South Carolina legislator has DUI charge dropped

On Behalf of | Nov 5, 2014 | Drunk Driving |

A May 2013 drunk driving charge against a South Carolina legislator was dismissed by a judge during a hearing on Oct. 29. According to reports, the judge decided to drop the charge because police did not read him his rights on camera as is required under state law. However, the legislator is still facing drunk driving and weapons charges from 2012.

In his most recent case, the lawmaker said that he had a glass of wine before walking to the State House garage. An officer reportedly witnessed the man walking side to side and leaning momentarily on a wall before getting into his vehicle.
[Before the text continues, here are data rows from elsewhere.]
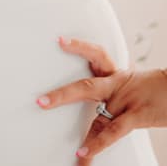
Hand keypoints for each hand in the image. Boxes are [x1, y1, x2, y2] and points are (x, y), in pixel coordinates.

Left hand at [36, 37, 166, 162]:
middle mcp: (118, 85)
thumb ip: (118, 92)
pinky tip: (84, 154)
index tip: (60, 41)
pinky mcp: (136, 116)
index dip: (78, 46)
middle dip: (61, 94)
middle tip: (40, 101)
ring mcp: (126, 100)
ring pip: (95, 108)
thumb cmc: (159, 91)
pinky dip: (97, 144)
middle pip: (86, 85)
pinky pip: (113, 131)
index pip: (96, 54)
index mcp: (118, 75)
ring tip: (51, 118)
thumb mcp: (136, 85)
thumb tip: (103, 106)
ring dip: (75, 118)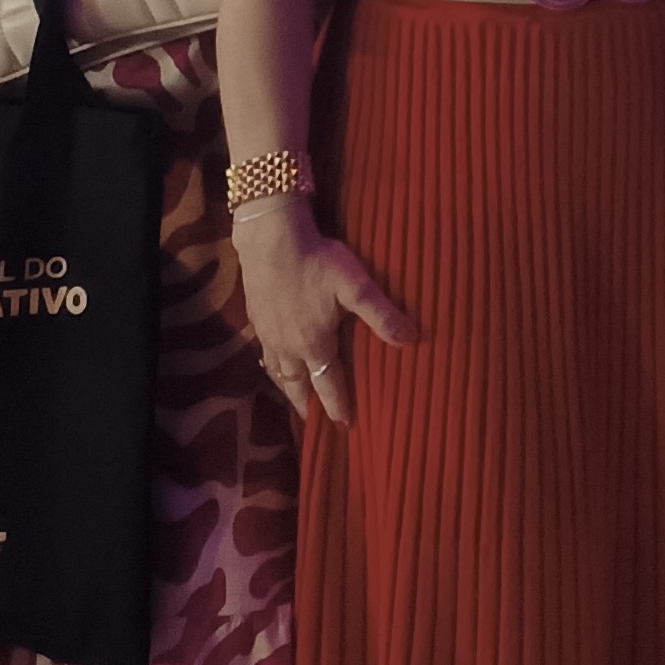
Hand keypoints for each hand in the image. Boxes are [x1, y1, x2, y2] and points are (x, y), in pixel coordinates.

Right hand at [228, 200, 420, 425]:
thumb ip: (381, 315)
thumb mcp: (356, 287)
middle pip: (296, 384)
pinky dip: (271, 366)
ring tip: (293, 398)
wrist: (270, 240)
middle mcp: (287, 346)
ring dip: (286, 387)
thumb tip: (409, 340)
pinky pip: (264, 352)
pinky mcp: (255, 317)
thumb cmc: (317, 262)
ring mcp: (267, 333)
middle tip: (313, 423)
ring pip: (276, 370)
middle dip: (306, 405)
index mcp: (314, 344)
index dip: (338, 405)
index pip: (329, 383)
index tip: (346, 424)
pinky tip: (273, 361)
The officer then stopped the man after he ran over a traffic cone. After making contact with the man, the officer allegedly detected the smell of alcohol coming from him.

Police claim that the state representative refused to perform a field sobriety test, and he was subsequently apprehended. A jury was shown a video of the man being taken into custody, and an officer claimed that he was read his rights off camera. This was the second time the lawmaker’s attorney tried to have the case dismissed on such grounds. A first attempt was rejected by a judge after prosecutors showed an affidavit saying that the man had been read his rights.

Those facing drunk driving charges could face time in jail, a fine or a license suspension or revocation. It may be worthwhile to hire a DUI defense attorney to help dispute the charges. Like in this case, charges may be dropped due to failure of an officer to follow state protocol when taking a driver into custody for suspicion of impaired driving.